Unfortunately, few independent resources are available to help hospitals and health systems navigate the AI terrain. To help them, professional medical societies could develop guidance for validating and monitoring AI tools related to their specialties. For example, the American College of Radiology’s Data Science Institute has a series of white papers intended to help users decide whether, when, and how to use these products. Standards development organizations, such as the National Institute of Standards and Technology, also can establish benchmarks and other metrics against which AI products can be assessed.
Researchers have also suggested implementing standards and routine methods for postmarket surveillance to ensure systems’ effectiveness and equity, similar to how drugs are monitored once they are on the market. This is important for adaptive algorithms that continue to learn based on new data as well as nonadaptive algorithms. The latter can experience concept drift, in which the algorithm actually begins to perform worse over time.

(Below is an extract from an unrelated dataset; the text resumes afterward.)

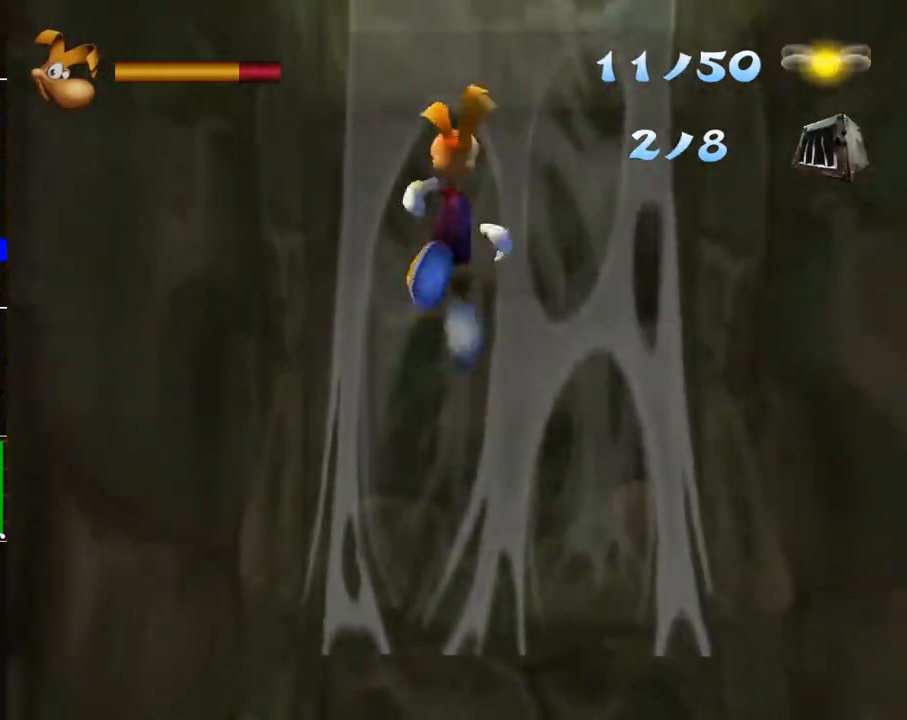
{"buttons": [], "left_stick": "up", "right_stick": "center", "events": [[17, "A", "up"], [83, "A", "down"], [350, "A", "up"]]}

With AI still so new to health care, there are many more questions than answers: Without a uniform gold standard that is consistent from hospital to hospital, how should health care providers calibrate and validate AI to reflect their patients’ specific needs? How should they monitor AI products in use and where should they report problems, including adverse events? What standards should AI developers use to validate their own products, especially those that FDA does not review or approve, and how can they assure users that their algorithms are accurate and free of bias? What else can regulators—predominantly FDA and the Federal Trade Commission—do to ensure these products are safe and effective?
As stakeholders wrestle with these questions, it’s critical for health care providers to recognize not just the unique value that AI can provide, but also the unique challenges in implementing them.
Liz Richardson leads The Pew Charitable Trusts’ health care products project.